## Work to be completed
Give again, word for word, every line in the entries below from the line with "right front paw: (615, 946)" up to and including the line with "root of tail: (357, 238)", and no other line.

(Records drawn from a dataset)
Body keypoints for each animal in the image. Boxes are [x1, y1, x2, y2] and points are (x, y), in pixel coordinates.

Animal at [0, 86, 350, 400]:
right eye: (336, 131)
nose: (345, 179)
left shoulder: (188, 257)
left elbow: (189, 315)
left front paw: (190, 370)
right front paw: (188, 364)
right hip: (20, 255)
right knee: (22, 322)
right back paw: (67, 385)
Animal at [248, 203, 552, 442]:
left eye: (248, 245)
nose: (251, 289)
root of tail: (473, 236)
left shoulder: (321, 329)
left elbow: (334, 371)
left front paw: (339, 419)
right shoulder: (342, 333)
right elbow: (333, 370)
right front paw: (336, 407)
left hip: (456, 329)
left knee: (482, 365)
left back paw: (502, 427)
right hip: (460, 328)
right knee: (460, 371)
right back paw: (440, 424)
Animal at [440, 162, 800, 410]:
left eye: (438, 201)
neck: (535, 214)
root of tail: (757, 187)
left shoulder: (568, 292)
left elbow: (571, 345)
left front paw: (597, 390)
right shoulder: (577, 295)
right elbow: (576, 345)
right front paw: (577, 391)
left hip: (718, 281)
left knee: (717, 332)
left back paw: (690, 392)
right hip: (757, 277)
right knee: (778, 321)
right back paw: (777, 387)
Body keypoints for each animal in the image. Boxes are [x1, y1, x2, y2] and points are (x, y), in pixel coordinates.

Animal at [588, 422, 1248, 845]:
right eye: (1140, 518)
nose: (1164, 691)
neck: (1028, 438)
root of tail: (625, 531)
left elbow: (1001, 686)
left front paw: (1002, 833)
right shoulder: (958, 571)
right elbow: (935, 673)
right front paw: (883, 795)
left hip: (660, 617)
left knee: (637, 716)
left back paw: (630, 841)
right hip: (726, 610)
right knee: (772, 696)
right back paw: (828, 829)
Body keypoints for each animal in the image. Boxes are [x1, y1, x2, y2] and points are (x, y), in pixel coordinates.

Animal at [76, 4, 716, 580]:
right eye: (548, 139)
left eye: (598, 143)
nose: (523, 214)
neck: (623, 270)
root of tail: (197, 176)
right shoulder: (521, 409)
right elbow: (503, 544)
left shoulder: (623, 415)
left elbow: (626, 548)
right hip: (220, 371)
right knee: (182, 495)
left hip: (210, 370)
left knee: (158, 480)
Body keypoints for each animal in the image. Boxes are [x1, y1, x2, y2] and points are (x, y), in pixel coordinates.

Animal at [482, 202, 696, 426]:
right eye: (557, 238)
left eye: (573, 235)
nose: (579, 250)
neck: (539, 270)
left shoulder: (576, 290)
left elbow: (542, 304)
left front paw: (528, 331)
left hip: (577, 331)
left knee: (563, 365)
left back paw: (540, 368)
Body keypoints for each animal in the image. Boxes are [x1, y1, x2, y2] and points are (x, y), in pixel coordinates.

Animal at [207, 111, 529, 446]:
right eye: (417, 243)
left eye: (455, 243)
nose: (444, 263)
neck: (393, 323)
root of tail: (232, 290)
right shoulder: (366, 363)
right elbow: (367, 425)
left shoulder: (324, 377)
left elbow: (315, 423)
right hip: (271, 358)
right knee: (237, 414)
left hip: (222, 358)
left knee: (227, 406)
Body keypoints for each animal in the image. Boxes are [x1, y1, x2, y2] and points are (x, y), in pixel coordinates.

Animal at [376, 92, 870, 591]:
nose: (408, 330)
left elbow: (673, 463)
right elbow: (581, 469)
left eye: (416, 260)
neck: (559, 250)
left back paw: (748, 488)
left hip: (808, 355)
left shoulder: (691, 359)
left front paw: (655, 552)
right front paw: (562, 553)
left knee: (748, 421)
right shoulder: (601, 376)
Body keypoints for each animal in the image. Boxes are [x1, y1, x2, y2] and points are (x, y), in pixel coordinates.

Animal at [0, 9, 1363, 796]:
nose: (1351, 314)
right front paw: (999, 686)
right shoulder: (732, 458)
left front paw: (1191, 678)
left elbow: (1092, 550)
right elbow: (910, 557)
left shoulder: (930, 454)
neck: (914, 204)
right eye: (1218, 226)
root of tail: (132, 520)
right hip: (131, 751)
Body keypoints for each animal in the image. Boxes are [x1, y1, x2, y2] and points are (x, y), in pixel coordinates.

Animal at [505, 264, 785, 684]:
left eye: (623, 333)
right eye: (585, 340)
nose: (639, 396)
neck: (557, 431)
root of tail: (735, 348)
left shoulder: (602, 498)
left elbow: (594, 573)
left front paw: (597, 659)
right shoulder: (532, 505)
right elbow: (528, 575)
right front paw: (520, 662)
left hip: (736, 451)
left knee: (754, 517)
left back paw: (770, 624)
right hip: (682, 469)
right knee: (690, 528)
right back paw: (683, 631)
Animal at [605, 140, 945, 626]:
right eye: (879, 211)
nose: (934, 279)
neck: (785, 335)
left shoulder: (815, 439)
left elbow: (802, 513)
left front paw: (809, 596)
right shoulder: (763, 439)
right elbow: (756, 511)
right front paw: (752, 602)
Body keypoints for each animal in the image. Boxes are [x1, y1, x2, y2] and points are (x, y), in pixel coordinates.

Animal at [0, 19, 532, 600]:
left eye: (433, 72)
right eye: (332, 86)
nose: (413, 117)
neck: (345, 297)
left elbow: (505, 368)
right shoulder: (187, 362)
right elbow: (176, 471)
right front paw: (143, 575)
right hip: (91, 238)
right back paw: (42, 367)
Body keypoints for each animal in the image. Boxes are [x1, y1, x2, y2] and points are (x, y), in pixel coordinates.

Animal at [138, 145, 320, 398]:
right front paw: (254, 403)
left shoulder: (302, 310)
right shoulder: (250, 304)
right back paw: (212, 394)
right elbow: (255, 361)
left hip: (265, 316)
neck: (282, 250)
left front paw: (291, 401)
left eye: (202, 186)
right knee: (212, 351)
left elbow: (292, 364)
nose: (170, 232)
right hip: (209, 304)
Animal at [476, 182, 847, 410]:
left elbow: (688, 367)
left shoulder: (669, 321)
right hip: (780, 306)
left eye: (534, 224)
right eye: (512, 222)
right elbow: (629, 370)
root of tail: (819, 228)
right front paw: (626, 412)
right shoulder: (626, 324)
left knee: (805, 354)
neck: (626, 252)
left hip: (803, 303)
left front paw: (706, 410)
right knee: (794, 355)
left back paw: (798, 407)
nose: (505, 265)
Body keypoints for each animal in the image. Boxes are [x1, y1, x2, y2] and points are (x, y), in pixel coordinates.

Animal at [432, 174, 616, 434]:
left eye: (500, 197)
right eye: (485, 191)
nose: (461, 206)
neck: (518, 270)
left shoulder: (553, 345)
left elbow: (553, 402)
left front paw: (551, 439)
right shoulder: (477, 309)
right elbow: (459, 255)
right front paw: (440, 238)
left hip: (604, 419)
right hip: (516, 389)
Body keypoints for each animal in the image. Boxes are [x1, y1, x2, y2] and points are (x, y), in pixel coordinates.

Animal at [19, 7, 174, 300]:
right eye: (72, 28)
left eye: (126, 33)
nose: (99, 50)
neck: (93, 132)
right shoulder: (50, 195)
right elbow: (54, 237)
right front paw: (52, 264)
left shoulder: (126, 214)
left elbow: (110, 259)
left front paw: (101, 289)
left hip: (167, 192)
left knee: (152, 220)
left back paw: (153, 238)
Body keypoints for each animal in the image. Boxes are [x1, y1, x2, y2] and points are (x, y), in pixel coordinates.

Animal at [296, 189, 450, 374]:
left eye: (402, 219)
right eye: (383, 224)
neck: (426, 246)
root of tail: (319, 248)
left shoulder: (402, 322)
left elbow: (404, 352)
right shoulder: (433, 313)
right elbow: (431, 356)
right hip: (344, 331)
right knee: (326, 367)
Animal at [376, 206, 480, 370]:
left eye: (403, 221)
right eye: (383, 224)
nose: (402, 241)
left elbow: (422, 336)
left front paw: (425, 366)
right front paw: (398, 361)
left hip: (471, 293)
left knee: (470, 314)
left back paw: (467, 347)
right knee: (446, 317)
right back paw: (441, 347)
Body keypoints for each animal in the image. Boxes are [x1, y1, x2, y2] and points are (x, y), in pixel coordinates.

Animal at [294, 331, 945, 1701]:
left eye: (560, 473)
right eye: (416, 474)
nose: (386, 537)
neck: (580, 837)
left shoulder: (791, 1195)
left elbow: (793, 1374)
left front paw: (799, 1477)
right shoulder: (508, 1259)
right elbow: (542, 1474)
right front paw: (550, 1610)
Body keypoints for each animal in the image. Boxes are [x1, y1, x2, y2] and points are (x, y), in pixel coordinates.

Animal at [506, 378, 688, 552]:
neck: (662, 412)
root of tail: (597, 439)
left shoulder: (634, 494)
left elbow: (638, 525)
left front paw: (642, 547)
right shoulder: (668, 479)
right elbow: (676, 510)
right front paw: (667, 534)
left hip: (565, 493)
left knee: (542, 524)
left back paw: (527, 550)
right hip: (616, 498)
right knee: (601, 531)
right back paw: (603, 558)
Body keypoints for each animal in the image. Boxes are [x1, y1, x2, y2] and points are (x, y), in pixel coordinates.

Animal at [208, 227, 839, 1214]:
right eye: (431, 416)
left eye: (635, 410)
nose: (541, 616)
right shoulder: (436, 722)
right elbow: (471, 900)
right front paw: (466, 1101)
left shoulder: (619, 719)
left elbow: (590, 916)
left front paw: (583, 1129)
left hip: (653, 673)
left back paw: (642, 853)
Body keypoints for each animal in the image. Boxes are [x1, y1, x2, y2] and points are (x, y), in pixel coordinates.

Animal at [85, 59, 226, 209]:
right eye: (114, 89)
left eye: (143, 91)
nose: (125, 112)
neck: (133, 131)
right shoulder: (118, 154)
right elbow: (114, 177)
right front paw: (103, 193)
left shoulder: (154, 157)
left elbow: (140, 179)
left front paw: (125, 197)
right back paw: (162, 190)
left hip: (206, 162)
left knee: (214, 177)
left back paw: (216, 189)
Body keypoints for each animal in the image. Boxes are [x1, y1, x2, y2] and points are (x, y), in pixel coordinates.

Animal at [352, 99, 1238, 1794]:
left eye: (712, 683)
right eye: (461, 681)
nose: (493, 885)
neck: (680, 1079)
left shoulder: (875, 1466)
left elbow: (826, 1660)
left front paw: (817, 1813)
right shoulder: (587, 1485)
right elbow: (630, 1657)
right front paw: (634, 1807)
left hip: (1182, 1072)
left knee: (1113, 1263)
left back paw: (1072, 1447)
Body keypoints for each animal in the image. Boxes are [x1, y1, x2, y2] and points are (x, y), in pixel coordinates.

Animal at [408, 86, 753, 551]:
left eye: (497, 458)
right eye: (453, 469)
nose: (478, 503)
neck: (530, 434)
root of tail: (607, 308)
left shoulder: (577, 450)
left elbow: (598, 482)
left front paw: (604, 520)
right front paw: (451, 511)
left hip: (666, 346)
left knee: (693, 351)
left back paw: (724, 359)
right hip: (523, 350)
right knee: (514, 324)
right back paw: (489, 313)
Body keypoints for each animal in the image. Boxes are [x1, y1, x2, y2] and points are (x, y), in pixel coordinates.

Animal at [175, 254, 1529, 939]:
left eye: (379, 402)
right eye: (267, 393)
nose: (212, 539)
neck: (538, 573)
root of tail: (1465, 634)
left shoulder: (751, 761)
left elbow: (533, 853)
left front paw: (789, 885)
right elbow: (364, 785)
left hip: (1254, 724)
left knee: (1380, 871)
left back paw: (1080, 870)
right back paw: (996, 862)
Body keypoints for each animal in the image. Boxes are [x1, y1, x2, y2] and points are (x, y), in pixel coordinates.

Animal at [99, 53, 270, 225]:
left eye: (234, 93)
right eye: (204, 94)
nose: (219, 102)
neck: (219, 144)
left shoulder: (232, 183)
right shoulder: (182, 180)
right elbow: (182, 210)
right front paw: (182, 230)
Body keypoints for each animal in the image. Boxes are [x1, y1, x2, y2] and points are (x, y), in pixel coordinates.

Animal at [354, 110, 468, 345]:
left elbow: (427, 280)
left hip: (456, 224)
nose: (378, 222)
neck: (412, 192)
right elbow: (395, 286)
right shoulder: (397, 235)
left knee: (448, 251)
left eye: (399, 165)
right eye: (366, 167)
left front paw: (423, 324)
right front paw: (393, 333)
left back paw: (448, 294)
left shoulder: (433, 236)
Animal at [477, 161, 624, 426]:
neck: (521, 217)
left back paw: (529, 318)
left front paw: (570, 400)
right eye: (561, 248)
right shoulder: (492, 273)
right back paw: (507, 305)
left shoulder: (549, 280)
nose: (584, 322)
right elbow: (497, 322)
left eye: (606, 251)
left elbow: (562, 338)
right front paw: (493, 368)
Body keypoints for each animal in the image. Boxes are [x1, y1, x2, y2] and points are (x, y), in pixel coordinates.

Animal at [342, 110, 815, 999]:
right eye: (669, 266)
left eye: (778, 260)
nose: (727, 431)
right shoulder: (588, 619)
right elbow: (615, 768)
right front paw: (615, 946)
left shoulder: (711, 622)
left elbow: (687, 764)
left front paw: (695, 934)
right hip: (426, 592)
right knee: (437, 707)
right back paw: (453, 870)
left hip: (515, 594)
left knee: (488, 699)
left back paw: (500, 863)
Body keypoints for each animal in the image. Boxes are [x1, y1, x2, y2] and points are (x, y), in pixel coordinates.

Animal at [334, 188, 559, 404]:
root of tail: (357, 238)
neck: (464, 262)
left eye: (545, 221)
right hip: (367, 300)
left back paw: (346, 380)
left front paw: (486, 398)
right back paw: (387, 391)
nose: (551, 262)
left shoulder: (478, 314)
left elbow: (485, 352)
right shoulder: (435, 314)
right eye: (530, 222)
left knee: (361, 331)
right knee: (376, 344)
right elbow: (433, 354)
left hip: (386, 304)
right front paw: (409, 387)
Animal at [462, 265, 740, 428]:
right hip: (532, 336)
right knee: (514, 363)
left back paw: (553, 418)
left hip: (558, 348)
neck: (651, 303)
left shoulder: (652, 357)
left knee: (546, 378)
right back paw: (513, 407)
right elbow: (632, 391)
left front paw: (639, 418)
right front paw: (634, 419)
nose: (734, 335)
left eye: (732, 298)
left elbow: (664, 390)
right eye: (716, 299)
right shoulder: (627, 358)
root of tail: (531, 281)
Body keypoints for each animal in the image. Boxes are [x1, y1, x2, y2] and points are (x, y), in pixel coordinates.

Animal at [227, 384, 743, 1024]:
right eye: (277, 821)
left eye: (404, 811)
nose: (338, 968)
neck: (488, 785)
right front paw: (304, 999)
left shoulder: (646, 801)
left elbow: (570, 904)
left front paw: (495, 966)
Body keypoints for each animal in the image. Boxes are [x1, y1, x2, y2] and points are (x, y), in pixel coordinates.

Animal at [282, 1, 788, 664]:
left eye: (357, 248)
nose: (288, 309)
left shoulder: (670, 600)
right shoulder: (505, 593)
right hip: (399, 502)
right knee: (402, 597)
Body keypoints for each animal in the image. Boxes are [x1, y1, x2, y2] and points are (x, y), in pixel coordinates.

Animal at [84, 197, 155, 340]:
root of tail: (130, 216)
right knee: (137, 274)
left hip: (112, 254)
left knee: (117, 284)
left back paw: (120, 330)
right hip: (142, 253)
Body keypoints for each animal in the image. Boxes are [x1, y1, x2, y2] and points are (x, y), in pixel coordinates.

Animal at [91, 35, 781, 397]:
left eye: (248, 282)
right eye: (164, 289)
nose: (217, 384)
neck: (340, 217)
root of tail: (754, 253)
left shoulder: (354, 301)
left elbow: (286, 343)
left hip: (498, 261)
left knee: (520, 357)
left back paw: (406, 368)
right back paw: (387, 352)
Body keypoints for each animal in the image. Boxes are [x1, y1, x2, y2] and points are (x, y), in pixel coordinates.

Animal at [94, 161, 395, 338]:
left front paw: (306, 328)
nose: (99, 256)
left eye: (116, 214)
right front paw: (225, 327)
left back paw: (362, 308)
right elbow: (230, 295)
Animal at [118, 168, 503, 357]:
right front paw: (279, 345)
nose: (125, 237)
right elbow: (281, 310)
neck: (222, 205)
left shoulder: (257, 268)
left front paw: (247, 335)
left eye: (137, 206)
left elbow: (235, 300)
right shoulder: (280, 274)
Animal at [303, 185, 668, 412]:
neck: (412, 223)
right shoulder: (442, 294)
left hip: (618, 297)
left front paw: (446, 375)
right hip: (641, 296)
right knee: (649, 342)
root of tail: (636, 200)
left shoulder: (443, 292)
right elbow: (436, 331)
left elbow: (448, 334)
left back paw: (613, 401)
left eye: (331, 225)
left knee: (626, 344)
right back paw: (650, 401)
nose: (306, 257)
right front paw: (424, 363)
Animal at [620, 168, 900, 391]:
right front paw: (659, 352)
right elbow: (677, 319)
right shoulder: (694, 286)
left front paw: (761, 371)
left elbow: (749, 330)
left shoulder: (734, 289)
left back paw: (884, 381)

## Task result
right front paw: (615, 946)
left shoulder: (711, 622)
left elbow: (687, 764)
left front paw: (695, 934)
right hip: (426, 592)
right knee: (437, 707)
right back paw: (453, 870)
left hip: (515, 594)
left knee: (488, 699)
left back paw: (500, 863)
Body keypoints for each animal in the image. Boxes are [x1, y1, x2, y2] and points are (x, y), in pixel coordinates.

Animal at [334, 188, 559, 404]:
root of tail: (357, 238)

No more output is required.